Rainfall projections for Victoria are more mixed than the projections for temperature. Most projections indicate a drying trend, particularly during winter and spring. Changes in summer and autumn rainfall are less certain. The projection is for a 5% decrease in annual rainfall in 2030 relative to the 1990 climate. Under a low greenhouse gas emission scenario (best case), projection is for a 5-10% decrease in annual rainfall by 2070 when compared to 1990, and under a high greenhouse gas emission scenario (worst case), a 10-20% decrease is projected. Scientists have more confidence in the projections for temperature than in those for rainfall. They have more confidence in the projections for 2030 than in those for 2070.
The combination of projected warming and less rainfall has serious implications for runoff and water storage. By 2030, streamflow into Victorian dams is projected to decline by 7–35% relative to historical average flows.

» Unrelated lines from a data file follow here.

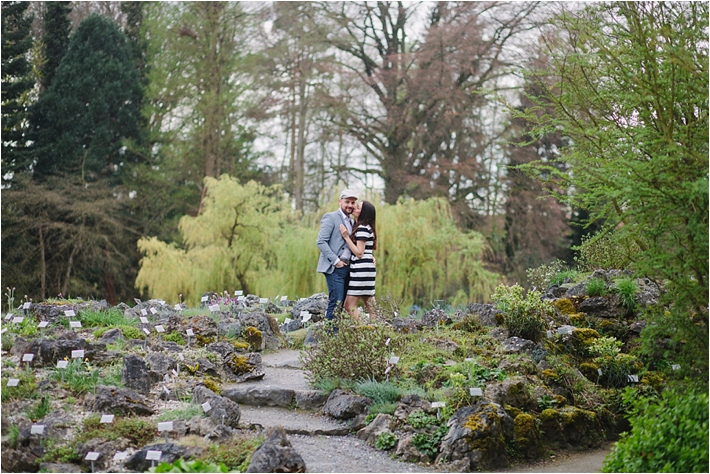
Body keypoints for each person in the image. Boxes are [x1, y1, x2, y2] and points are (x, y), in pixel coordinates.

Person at [316, 189, 358, 321]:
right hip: (335, 267)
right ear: (340, 202)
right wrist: (336, 261)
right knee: (336, 302)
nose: (350, 205)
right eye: (347, 202)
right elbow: (321, 242)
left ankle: (337, 335)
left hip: (348, 267)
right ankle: (329, 336)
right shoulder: (331, 217)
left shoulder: (352, 222)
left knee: (343, 304)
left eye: (353, 202)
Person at [339, 200, 377, 322]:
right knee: (371, 306)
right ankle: (375, 330)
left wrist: (345, 237)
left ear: (364, 213)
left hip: (361, 269)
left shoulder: (362, 228)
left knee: (349, 305)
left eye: (358, 207)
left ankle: (362, 329)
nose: (354, 208)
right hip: (367, 269)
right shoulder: (367, 227)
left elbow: (359, 252)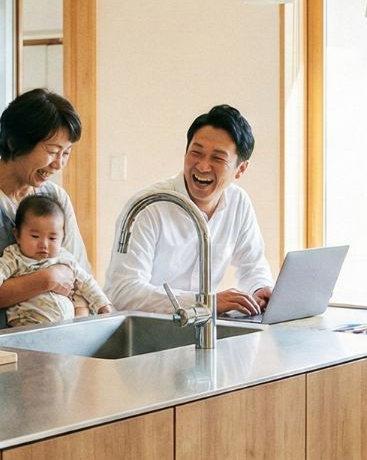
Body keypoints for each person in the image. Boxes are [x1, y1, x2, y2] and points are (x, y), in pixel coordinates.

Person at [104, 104, 274, 316]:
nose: (202, 166)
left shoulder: (238, 202)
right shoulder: (149, 205)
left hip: (200, 328)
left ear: (240, 169)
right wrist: (205, 303)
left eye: (218, 158)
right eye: (196, 153)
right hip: (151, 330)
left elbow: (253, 265)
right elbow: (123, 291)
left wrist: (260, 288)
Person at [0, 89, 89, 335]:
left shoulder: (56, 198)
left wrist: (78, 331)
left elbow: (80, 277)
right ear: (15, 143)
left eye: (66, 153)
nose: (58, 164)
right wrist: (48, 279)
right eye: (52, 151)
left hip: (59, 347)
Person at [0, 194, 112, 327]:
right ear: (17, 235)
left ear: (62, 238)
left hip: (66, 326)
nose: (44, 244)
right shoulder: (15, 256)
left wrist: (103, 305)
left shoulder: (65, 258)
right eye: (35, 236)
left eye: (52, 238)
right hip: (28, 325)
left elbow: (86, 282)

Potential evapotranspiration is expected to increase over Victoria. Evapotranspiration is the combination of evaporation from soil and water surfaces, and transpiration from vegetation. When these changes are combined with the projected declines in rainfall, an increase in aridity and drought occurrence is likely. Projections show an increase in daily precipitation intensity and an increase in the number of dry days. This suggests that Victoria’s rainfall patterns will have longer dry spells interrupted by heavier rainfall events.
Vulnerability to changes in severe weather varies regionally. Potential changes that may impact agriculture in Victoria include higher bushfire risk, fewer cool season tornadoes and increased hail risk in the far east of Victoria.